Task instructions
Reproduce the listing exactly, please, with every line intact.
Segment Open
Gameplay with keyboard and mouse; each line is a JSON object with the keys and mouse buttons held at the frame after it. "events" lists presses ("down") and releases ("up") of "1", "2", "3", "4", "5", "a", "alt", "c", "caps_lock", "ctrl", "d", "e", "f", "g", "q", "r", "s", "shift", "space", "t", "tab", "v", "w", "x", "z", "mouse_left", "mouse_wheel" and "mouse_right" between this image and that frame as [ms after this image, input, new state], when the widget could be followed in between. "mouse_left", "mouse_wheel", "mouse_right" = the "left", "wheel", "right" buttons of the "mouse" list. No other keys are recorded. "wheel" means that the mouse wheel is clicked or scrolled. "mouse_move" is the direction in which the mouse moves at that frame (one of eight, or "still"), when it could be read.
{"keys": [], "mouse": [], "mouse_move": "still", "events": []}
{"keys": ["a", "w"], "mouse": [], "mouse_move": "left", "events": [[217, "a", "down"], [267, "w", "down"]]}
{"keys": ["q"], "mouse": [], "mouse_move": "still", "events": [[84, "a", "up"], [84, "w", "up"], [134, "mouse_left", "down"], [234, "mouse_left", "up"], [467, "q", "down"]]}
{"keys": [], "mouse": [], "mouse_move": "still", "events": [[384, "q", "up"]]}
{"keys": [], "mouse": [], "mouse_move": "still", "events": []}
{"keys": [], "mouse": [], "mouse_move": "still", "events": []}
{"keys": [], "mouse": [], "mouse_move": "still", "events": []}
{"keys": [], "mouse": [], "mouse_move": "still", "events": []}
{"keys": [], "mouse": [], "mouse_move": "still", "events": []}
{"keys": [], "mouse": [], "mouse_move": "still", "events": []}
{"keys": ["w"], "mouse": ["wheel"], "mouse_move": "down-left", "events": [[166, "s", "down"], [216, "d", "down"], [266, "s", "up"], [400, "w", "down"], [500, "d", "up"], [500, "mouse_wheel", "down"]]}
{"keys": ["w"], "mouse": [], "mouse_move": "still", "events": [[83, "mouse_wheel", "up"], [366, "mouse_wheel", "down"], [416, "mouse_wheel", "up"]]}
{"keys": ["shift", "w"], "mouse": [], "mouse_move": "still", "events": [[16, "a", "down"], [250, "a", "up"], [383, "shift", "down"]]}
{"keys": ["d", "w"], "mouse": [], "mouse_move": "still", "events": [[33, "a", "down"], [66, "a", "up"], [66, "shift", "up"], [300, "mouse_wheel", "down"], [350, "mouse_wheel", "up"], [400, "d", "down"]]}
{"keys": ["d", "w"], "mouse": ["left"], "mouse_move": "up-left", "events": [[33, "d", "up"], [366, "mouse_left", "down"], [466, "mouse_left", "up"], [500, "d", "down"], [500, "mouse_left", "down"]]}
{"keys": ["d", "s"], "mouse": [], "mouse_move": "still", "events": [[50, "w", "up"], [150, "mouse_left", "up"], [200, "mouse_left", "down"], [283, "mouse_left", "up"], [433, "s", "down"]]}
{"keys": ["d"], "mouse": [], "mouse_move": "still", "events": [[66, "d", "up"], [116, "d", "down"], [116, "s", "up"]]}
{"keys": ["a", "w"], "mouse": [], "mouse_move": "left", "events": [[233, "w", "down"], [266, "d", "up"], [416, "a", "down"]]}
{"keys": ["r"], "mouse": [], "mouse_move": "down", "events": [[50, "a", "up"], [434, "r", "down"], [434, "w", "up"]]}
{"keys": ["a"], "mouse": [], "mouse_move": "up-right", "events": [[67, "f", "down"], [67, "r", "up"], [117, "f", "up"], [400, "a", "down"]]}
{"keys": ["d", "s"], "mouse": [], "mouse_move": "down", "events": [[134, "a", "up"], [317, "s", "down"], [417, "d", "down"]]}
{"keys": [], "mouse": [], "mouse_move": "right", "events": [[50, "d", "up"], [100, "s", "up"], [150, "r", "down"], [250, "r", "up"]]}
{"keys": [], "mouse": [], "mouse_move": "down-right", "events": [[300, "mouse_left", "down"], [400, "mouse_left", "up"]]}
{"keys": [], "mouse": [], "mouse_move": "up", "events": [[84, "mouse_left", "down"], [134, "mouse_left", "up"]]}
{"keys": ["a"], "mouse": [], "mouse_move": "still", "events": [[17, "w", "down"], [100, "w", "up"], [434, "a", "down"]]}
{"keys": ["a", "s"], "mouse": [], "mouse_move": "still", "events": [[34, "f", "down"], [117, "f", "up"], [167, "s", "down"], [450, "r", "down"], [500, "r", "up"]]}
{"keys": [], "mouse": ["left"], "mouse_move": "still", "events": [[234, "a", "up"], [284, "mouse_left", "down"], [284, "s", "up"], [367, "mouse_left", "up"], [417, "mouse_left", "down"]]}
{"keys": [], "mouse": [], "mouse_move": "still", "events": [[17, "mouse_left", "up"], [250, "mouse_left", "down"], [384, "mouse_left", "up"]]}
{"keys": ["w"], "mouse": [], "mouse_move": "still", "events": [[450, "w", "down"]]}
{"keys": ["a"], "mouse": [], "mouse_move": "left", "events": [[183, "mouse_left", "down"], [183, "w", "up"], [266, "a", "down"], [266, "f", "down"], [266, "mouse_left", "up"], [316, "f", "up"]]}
Segment Closed
Result of this task
Gameplay with keyboard and mouse; each line is a JSON object with the keys and mouse buttons held at the frame after it. "events" lists presses ("down") and releases ("up") of "1", "2", "3", "4", "5", "a", "alt", "c", "caps_lock", "ctrl", "d", "e", "f", "g", "q", "r", "s", "shift", "space", "t", "tab", "v", "w", "x", "z", "mouse_left", "mouse_wheel" and "mouse_right" between this image and that frame as [ms after this image, input, new state], when the widget could be followed in between. "mouse_left", "mouse_wheel", "mouse_right" = the "left", "wheel", "right" buttons of the "mouse" list. No other keys are recorded. "wheel" means that the mouse wheel is clicked or scrolled. "mouse_move" is the direction in which the mouse moves at that frame (one of eight, or "still"), when it could be read.
{"keys": [], "mouse": [], "mouse_move": "still", "events": []}
{"keys": ["a", "w"], "mouse": [], "mouse_move": "left", "events": [[217, "a", "down"], [267, "w", "down"]]}
{"keys": ["q"], "mouse": [], "mouse_move": "still", "events": [[84, "a", "up"], [84, "w", "up"], [134, "mouse_left", "down"], [234, "mouse_left", "up"], [467, "q", "down"]]}
{"keys": [], "mouse": [], "mouse_move": "still", "events": [[384, "q", "up"]]}
{"keys": [], "mouse": [], "mouse_move": "still", "events": []}
{"keys": [], "mouse": [], "mouse_move": "still", "events": []}
{"keys": [], "mouse": [], "mouse_move": "still", "events": []}
{"keys": [], "mouse": [], "mouse_move": "still", "events": []}
{"keys": [], "mouse": [], "mouse_move": "still", "events": []}
{"keys": [], "mouse": [], "mouse_move": "still", "events": []}
{"keys": ["w"], "mouse": ["wheel"], "mouse_move": "down-left", "events": [[166, "s", "down"], [216, "d", "down"], [266, "s", "up"], [400, "w", "down"], [500, "d", "up"], [500, "mouse_wheel", "down"]]}
{"keys": ["w"], "mouse": [], "mouse_move": "still", "events": [[83, "mouse_wheel", "up"], [366, "mouse_wheel", "down"], [416, "mouse_wheel", "up"]]}
{"keys": ["shift", "w"], "mouse": [], "mouse_move": "still", "events": [[16, "a", "down"], [250, "a", "up"], [383, "shift", "down"]]}
{"keys": ["d", "w"], "mouse": [], "mouse_move": "still", "events": [[33, "a", "down"], [66, "a", "up"], [66, "shift", "up"], [300, "mouse_wheel", "down"], [350, "mouse_wheel", "up"], [400, "d", "down"]]}
{"keys": ["d", "w"], "mouse": ["left"], "mouse_move": "up-left", "events": [[33, "d", "up"], [366, "mouse_left", "down"], [466, "mouse_left", "up"], [500, "d", "down"], [500, "mouse_left", "down"]]}
{"keys": ["d", "s"], "mouse": [], "mouse_move": "still", "events": [[50, "w", "up"], [150, "mouse_left", "up"], [200, "mouse_left", "down"], [283, "mouse_left", "up"], [433, "s", "down"]]}
{"keys": ["d"], "mouse": [], "mouse_move": "still", "events": [[66, "d", "up"], [116, "d", "down"], [116, "s", "up"]]}
{"keys": ["a", "w"], "mouse": [], "mouse_move": "left", "events": [[233, "w", "down"], [266, "d", "up"], [416, "a", "down"]]}
{"keys": ["r"], "mouse": [], "mouse_move": "down", "events": [[50, "a", "up"], [434, "r", "down"], [434, "w", "up"]]}
{"keys": ["a"], "mouse": [], "mouse_move": "up-right", "events": [[67, "f", "down"], [67, "r", "up"], [117, "f", "up"], [400, "a", "down"]]}
{"keys": ["d", "s"], "mouse": [], "mouse_move": "down", "events": [[134, "a", "up"], [317, "s", "down"], [417, "d", "down"]]}
{"keys": [], "mouse": [], "mouse_move": "right", "events": [[50, "d", "up"], [100, "s", "up"], [150, "r", "down"], [250, "r", "up"]]}
{"keys": [], "mouse": [], "mouse_move": "down-right", "events": [[300, "mouse_left", "down"], [400, "mouse_left", "up"]]}
{"keys": [], "mouse": [], "mouse_move": "up", "events": [[84, "mouse_left", "down"], [134, "mouse_left", "up"]]}
{"keys": ["a"], "mouse": [], "mouse_move": "still", "events": [[17, "w", "down"], [100, "w", "up"], [434, "a", "down"]]}
{"keys": ["a", "s"], "mouse": [], "mouse_move": "still", "events": [[34, "f", "down"], [117, "f", "up"], [167, "s", "down"], [450, "r", "down"], [500, "r", "up"]]}
{"keys": [], "mouse": ["left"], "mouse_move": "still", "events": [[234, "a", "up"], [284, "mouse_left", "down"], [284, "s", "up"], [367, "mouse_left", "up"], [417, "mouse_left", "down"]]}
{"keys": [], "mouse": [], "mouse_move": "still", "events": [[17, "mouse_left", "up"], [250, "mouse_left", "down"], [384, "mouse_left", "up"]]}
{"keys": ["w"], "mouse": [], "mouse_move": "still", "events": [[450, "w", "down"]]}
{"keys": ["a"], "mouse": [], "mouse_move": "left", "events": [[183, "mouse_left", "down"], [183, "w", "up"], [266, "a", "down"], [266, "f", "down"], [266, "mouse_left", "up"], [316, "f", "up"]]}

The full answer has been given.